Solar Photovoltaic (PV) Panels - Elon Musk once said the U.S. could be powered by a patch of land 100 miles by 100 miles. He's not far off, but that patch, only a scant 1/3rd of 1% of U.S. land area, would have 10 BILLION - with a 'B' - PV panels. It is an equivalent as if every one of America’s 130 million U.S. households each had 80 PV panels, each the size of a huge 85" television.
That is only for existing electricity. Additional electrification:
to keep the lights on in January darkness, with -10°F temperatures (at 17% PV Capacity Factor), requires 40% more power (than annual average 24% CF).
to charge EVs, electrically power domestic and commercial heat, and electrify industrial heating requires another 85%.
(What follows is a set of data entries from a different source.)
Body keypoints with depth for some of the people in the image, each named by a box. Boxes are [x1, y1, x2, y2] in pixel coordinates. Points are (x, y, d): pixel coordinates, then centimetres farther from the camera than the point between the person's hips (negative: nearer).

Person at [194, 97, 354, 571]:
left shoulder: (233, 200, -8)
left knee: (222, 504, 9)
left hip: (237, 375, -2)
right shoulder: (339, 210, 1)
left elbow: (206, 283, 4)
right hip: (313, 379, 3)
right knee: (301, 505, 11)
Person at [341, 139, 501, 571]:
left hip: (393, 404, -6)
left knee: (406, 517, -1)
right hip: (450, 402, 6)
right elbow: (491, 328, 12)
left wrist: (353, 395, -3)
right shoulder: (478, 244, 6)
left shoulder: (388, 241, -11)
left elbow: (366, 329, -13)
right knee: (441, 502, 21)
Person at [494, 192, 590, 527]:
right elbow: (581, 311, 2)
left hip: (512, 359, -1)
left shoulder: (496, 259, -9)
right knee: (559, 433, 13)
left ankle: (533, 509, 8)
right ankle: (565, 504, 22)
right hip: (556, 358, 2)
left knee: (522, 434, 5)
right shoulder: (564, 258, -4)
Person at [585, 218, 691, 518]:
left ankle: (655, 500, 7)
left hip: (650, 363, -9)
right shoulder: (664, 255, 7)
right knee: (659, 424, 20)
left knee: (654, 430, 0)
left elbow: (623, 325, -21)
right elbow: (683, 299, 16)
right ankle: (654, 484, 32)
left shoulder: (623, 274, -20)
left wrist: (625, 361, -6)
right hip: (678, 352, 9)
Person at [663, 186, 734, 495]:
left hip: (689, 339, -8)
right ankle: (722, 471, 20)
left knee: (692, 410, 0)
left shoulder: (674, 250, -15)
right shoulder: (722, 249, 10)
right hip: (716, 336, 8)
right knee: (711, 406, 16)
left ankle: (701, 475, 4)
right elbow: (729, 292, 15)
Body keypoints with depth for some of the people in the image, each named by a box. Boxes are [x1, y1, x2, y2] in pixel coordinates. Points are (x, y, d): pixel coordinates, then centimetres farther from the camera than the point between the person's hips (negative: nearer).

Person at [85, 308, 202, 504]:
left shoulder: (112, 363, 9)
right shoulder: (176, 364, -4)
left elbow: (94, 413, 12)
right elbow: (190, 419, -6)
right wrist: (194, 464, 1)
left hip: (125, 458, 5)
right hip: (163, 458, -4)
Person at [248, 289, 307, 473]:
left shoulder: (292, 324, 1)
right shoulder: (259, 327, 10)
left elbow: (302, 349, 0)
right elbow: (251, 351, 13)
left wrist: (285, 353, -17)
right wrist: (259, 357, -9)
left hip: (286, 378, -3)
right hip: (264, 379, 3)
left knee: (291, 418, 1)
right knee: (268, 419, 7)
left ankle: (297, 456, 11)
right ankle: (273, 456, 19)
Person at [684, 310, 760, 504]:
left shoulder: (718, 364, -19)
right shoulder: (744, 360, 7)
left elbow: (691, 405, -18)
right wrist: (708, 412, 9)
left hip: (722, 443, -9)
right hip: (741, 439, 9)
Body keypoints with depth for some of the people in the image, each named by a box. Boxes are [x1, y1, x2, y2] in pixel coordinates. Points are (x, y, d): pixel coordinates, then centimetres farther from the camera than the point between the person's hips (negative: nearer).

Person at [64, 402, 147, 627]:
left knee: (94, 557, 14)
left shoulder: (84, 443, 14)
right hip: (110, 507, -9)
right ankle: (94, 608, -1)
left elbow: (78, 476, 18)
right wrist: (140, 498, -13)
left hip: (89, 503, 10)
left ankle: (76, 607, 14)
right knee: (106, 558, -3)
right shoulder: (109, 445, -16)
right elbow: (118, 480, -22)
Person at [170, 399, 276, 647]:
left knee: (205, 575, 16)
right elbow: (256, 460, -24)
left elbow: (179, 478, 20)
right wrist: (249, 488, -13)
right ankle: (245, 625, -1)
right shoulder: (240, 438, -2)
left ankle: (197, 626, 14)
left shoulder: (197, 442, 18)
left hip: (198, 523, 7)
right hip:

That would be 208 commercial-sized PV panels for every U.S. household.
The U.S. consumes 1/6th of global energy but could deploy 1/3rd of global production of 330 million PV panels. Nevertheless, even a 10-FOLD increase in production of PV panels will still take 25 YEARS to deploy 27 Billion PV panels in the U.S. alone.
Furthermore, with 1% annual degradation, 270 million more panels are required yearly which amounts to another 8% increase in production.
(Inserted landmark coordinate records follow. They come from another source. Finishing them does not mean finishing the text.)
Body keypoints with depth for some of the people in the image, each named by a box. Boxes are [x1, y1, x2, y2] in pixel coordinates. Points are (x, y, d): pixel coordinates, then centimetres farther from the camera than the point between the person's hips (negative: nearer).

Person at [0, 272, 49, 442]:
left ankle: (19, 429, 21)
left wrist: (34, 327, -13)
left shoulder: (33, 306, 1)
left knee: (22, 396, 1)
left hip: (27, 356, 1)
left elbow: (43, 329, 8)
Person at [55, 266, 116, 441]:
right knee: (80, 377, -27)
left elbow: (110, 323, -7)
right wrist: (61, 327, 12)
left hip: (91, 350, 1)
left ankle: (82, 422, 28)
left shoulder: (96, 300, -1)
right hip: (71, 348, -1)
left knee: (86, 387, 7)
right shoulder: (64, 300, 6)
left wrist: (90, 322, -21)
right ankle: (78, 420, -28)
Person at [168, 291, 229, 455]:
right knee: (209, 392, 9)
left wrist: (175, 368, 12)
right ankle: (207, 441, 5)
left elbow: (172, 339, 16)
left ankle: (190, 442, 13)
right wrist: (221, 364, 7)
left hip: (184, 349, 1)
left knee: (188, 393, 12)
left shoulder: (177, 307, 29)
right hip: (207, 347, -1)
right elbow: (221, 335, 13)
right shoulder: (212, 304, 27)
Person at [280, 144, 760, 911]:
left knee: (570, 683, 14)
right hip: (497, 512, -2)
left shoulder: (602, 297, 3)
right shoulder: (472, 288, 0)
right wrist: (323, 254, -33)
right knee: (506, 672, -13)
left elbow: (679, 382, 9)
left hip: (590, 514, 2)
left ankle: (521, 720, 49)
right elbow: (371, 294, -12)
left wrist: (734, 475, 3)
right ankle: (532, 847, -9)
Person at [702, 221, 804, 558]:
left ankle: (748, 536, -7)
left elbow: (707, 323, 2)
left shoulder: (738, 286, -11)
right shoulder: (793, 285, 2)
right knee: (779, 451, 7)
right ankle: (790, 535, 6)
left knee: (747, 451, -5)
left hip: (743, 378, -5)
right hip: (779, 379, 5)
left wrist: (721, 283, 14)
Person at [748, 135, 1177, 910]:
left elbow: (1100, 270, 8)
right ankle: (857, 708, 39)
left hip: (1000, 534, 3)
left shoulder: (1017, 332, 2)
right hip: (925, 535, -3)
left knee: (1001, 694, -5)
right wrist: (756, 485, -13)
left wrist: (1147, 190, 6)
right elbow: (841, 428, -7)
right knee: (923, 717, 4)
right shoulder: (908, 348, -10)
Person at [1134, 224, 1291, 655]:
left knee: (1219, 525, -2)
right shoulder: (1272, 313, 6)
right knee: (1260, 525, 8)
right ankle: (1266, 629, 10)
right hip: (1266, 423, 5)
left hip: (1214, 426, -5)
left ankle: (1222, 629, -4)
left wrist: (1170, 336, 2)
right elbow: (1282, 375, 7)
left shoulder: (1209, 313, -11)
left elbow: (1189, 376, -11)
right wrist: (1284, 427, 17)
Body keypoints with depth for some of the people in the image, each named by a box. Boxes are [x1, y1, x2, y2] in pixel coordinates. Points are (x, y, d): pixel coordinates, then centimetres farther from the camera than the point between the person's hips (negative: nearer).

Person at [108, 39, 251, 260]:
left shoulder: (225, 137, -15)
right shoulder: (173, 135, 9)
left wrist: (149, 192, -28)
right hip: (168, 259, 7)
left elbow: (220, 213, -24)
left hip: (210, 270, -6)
And unlike coal and gas fired power plants, nuclear reactors, and hydroelectric dams, which have service lives of 50, 75, and 100+ years respectively, PV panels only have a service life of 25 years. As soon as the last necessary panels are installed across the country, the original systems must be removed and replaced.
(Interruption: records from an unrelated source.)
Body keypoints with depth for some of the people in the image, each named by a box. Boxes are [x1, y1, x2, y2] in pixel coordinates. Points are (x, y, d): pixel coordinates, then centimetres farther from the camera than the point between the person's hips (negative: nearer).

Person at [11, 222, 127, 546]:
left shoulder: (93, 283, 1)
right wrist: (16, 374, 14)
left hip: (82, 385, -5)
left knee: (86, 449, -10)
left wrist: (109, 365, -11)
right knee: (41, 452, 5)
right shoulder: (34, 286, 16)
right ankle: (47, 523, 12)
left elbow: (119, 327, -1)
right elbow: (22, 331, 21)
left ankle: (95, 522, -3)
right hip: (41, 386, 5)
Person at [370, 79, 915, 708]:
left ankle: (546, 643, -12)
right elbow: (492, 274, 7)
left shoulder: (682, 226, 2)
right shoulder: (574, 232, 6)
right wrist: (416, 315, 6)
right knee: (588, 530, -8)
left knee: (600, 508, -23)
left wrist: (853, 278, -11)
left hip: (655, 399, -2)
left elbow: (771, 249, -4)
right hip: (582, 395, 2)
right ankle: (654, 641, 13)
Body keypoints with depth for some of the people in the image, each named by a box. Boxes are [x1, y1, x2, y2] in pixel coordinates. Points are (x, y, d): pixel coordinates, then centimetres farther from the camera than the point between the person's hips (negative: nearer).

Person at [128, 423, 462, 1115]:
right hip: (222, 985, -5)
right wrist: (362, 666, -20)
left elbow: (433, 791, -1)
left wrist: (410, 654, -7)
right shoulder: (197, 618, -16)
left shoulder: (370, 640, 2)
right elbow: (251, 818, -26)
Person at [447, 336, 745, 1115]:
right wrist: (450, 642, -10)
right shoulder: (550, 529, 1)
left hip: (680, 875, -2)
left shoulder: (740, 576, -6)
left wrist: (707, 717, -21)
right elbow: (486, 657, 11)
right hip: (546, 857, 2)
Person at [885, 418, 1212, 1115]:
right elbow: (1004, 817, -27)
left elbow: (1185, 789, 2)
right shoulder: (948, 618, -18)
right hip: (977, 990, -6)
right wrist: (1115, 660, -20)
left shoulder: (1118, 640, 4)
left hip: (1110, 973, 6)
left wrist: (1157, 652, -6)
Seeing Stars - A Tesla Giga factory, spits out batteries faster than a machine gun, a few thousand batteries per minute, 2 billion yearly.
2 trillion batteries (2,000 billion) are needed just to support the existing electric supply, requiring a decade of production by 100 Giga factories. And that’s with 100% battery production for U.S. electric generation needs, nothing for cars needing another trillion. Is 2 trillion batteries just for present U.S. electricity, (the world needs another 10 trillion) really possible? That 2 trillion for the U.S. alone is 5 to 20 times more batteries than the number of stars in our Milky Way Galaxy, as many as the estimated number of galaxies in the universe.
To fully electrify the U.S. within 10 years requires 350 Giga factories. As a planet, 600 to over 2,000 Giga factories are needed.
Where is the raw material going to come from? This changes an emissions problem to a material problem, with procurement, mining waste, and its associated third-world slave labor issues, as Professor Michael E. Kelly of the University of Cambridge points out.
Battery technology only demonstrates a utility can store energy, not how much energy.
Wouldn’t that many batteries be better used in moving vehicles in the first place?